Mixed metric dimension of graphs with edge disjoint cycles

TL;DR

This paper determines the exact mixed metric dimension for unicyclic and certain edge-disjoint cycle graphs, providing formulas and bounds, and conjectures a general bound for graphs with specified cyclomatic number.

Contribution

It introduces exact formulas for the mixed metric dimension of unicyclic and edge-disjoint cycle graphs, and proposes a conjecture for broader classes of graphs.

Findings

Exact mixed metric dimension for unicyclic graphs derived from their structure.
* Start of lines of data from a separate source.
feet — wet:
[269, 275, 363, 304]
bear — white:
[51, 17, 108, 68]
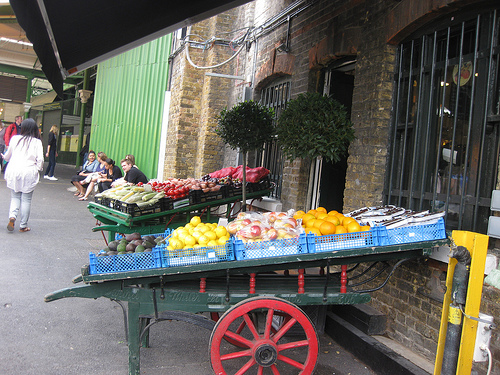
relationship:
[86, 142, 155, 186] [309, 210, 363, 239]
people near oranges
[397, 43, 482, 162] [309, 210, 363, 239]
bars near oranges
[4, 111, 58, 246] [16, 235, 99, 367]
girl on street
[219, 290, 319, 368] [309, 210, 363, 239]
wheel near oranges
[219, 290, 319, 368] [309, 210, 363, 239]
wheel below oranges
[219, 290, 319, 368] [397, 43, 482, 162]
wheel below bars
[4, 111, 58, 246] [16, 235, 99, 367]
girl in street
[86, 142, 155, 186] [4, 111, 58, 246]
people near girl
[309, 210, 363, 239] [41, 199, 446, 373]
oranges in fruit cart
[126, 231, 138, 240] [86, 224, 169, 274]
avocado in basket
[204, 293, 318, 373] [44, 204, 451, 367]
wheel on cart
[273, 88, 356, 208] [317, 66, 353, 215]
plant sitting near doorway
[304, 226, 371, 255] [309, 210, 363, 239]
crate of oranges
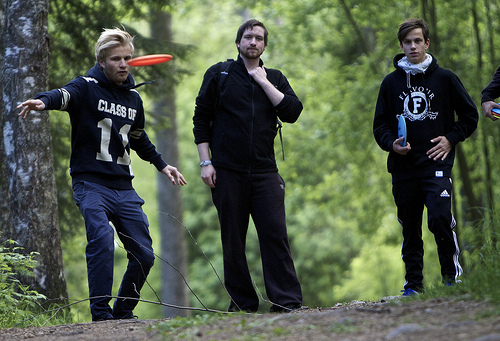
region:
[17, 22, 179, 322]
Just made frisbee airborn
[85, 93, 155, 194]
Navy shirt Class of 11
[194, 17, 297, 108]
Left hand holding collar open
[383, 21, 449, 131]
Dark blue Hoodie F bullseye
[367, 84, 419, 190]
Blue frisbee ready play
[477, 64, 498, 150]
Tip of another blue frisbee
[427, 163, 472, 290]
Pant leg white double stripe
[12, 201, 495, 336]
All standing sandy hill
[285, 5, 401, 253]
Forest behind frisbee players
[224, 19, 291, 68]
Only man facial hair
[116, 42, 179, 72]
An orange Frisbee in mid air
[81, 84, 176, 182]
Class of '11 sweat shirt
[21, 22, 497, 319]
Men playing frisbee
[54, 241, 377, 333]
A downed tree branch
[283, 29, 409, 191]
Greenery in the background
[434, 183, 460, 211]
An adidas logo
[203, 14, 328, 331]
An all black outfit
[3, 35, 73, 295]
A part of a tree trunk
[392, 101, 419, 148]
A blue frisbee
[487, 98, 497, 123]
Stack of different frisbees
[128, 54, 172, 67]
Orange frisbee in midair.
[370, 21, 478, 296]
Young man standing in forest.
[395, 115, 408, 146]
Bright blue frisbee in boy's hand.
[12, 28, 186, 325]
Young man tossing frisbee.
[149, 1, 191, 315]
Tall strong trunk of tree.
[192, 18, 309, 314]
Man with watch and backpack in forest.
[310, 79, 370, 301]
Section of green leafy tree.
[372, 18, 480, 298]
Young man waiting to toss frisbee.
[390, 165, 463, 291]
Men's Adidas sweat pants.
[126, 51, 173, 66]
Frisbee flying through the air.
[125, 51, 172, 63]
Orange frisbee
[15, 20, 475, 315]
Group of people playing frisbee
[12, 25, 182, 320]
Individual throwing the orange Frisbee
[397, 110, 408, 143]
Blue Frisbee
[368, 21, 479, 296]
Individual holding the blue frisbee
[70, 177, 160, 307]
Blue jeans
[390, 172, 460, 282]
Long sleeve Adidas pants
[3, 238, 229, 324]
Small tree branch that fell down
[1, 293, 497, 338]
Ground that contains dirt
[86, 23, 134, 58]
Blond hair on the individual throwing the frisbee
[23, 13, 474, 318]
young men playing frisbee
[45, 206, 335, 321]
branch across the path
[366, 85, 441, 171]
blue frisbee in a hand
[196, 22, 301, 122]
man pulling on neckline of jacket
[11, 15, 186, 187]
orange frisbee in front of man's head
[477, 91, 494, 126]
hand holding more than one frisbee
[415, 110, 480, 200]
hand resting on front of body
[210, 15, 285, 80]
man with facial hair with mouth closed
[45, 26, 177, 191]
man in shirt with graduation information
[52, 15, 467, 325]
men inside a wooded area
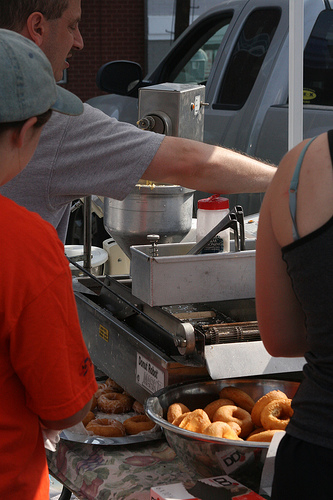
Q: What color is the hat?
A: Gray.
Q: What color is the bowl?
A: Silver.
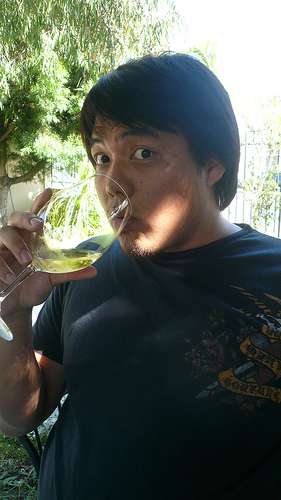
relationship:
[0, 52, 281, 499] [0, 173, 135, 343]
man drinking wine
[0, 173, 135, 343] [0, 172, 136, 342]
wine in glass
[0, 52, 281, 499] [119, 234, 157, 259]
man has beard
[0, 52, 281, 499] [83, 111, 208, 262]
man has face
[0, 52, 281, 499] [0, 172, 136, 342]
man holding glass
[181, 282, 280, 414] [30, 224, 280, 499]
design on shirt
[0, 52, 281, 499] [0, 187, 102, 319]
man has hand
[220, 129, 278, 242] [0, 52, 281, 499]
fence behind man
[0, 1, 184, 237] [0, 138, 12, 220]
tree has trunk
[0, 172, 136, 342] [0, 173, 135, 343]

Exact mixed metric dimension for graphs with edge disjoint cycles using unicyclic results.

A sharp upper bound on the mixed metric dimension and a conjecture for general graphs.

Abstract

In a graph G, the cardinality of the smallest ordered set of vertices that distinguishes every element of V (G)[E(G) is called the mixed metric dimension of G. In this paper we first establish the exact value of the mixed metric dimension of a unicycic graph G which is derived from the structure of G. We further consider graphs G with edge disjoint cycles in which a unicyclic restriction Gi is introduced for each cycle Ci: Applying the result for unicyclic graph to each Gi then yields the exact value of the mixed metric dimension of such a graph G. The obtained formulas for the exact value of the mixed metric dimension yield a simple sharp upper bound on the mixed metric dimension, and we conclude the paper conjecturing that the analogous bound holds for general graphs with prescribed cyclomatic number.